The city of Bloomington, which once issued a one-year moratorium on medical marijuana, has opened its doors to the state's next dispensary.
The City Council this week approved plans to open a medical cannabis care center by midsummer. The unanimous vote came after the city spent a year watching how Minnesota's fledgling medical marijuana program was working in other communities.
"When they said they put in the moratorium to study the issue, that is indeed what they were doing," said Dr. Kyle Kingsley, CEO of Minnesota Medical Solutions, one of the state's two medical cannabis contractors.
MinnMed already operates storefronts in Minneapolis and Rochester and will be opening a fourth dispensary in Moorhead within a few months. By state law, the two companies that the Minnesota Health Department tapped to grow, refine and sell the state's entire marijuana crop must have eight dispensaries open by July 1. Right now there are three.
"We anticipate that Bloomington will, in short order, be our busiest patient center," Kingsley said.

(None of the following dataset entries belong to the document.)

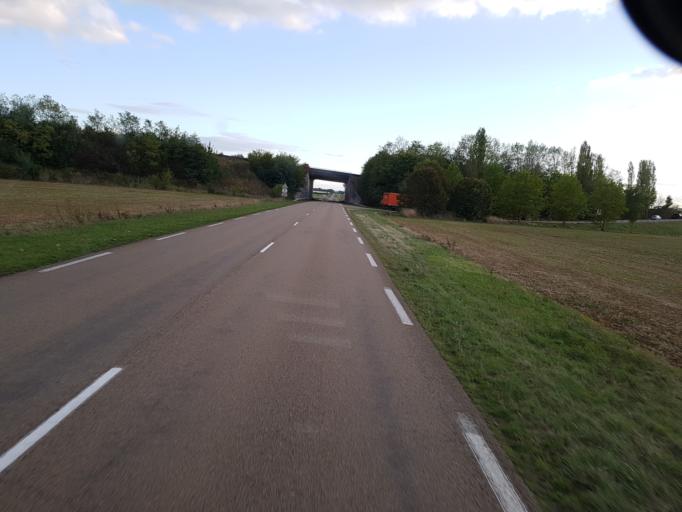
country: FR
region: Bourgogne
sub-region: Departement de l'Yonne
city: Soucy
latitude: 48.2586
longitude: 3.2833
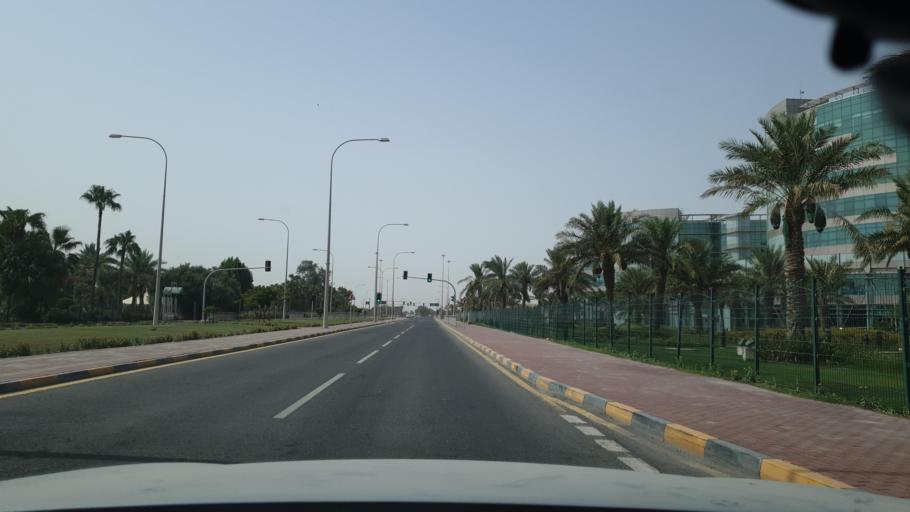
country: QA
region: Al Wakrah
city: Umm Sa'id
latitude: 24.9941
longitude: 51.5490
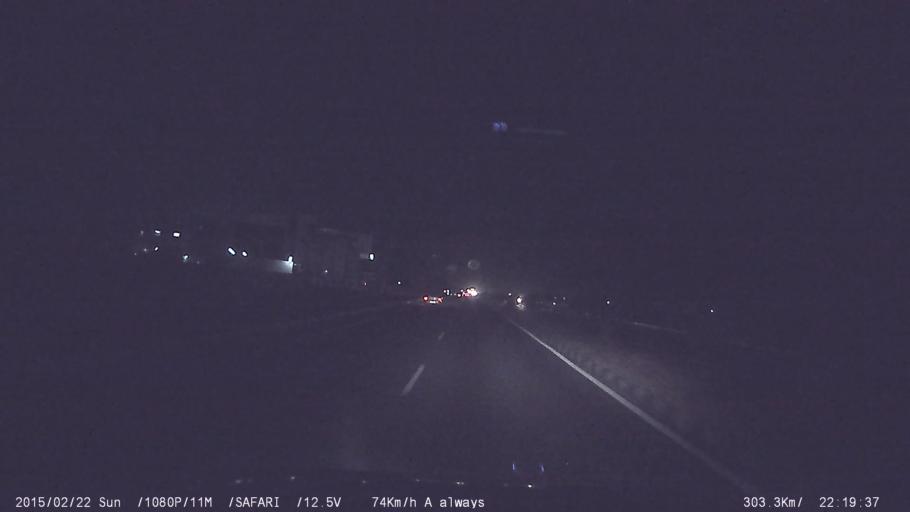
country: IN
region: Tamil Nadu
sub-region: Karur
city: Karur
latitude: 10.9819
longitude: 78.0645
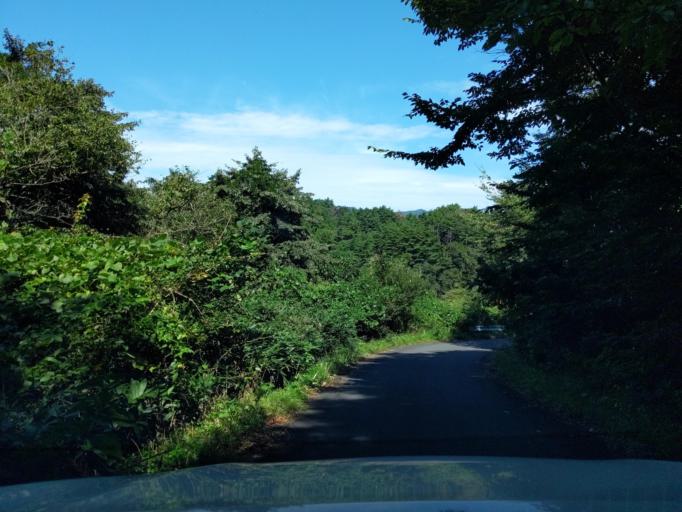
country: JP
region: Fukushima
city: Koriyama
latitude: 37.4017
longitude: 140.2388
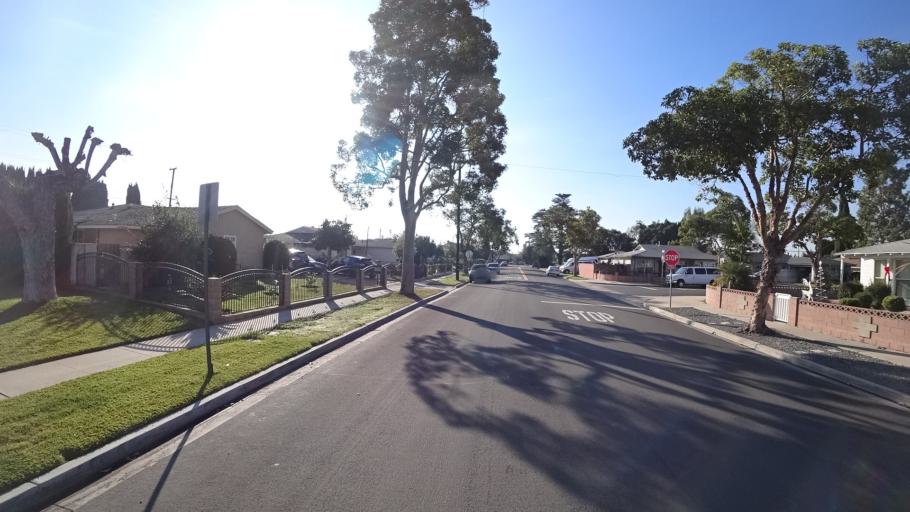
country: US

The site is just 12 miles from the company's downtown Minneapolis dispensary, but it could allow patients to skip downtown traffic. Dozens of patients already drive from Bloomington to the Minneapolis clinic every month, Kingsley said.
Minnesota's medical marijuana program is less than a year old and is one of the most restrictive in the country. To get a prescription for cannabis, patients must get their primary care provider to certify that they have one of nine specified debilitating illnesses, which range from cancer to epilepsy to AIDS.
Patients who qualify for the program also have to pay out of pocket for their medication, since no insurance company will cover the cost of a drug that the federal government says is illegal and has no recognized medical use. Even when all eight clinics are open, many areas of outstate Minnesota will be hundreds of miles from the nearest dispensary.